Inflation

Bank of England zeigt sich zögerlich

Die Geldpolitiker der Bank of England haben sich zurückgehalten. Sie stimmten lediglich für eine Erhöhung des Leitzinses um 25 Basispunkte. Doch ein Drittel wollte ihn um 50 Basispunkte anheben.

Bank of England zeigt sich zögerlich

hip London

Die Geldpolitiker der Bank of England haben sich nach ihrer jüngsten Sitzung zögerlich ge­zeigt.

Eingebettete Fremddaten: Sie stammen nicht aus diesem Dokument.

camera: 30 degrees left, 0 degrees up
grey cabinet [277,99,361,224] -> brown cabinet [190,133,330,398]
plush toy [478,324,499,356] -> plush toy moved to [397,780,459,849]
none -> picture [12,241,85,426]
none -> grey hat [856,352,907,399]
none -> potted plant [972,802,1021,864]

Das geldpolitische Komitee (Monetary Policy Committee, MPC) erhöhte den Leitzins um lediglich 25 Basispunkte auf 1,25 %. Zuvor hatte die US-Notenbank Fed ihren Zins um 75 Basispunkte nach oben ge­schraubt. Die SNB zog mit einem überraschenden Schritt von 50 Basispunkten nach. Und so wurden manche Marktteilnehmer von der Zurückhaltung der Bank of England überrascht. Vor Bekanntgabe der Zinsentscheidung hatte man am Finanzmarkt eine Wahrscheinlichkeit von 71 % für eine Erhöhung um 50 Basispunkte eingepreist, sagte Giles Coghlan, Chefanalyst der Devisenhandelsplattform HYCM.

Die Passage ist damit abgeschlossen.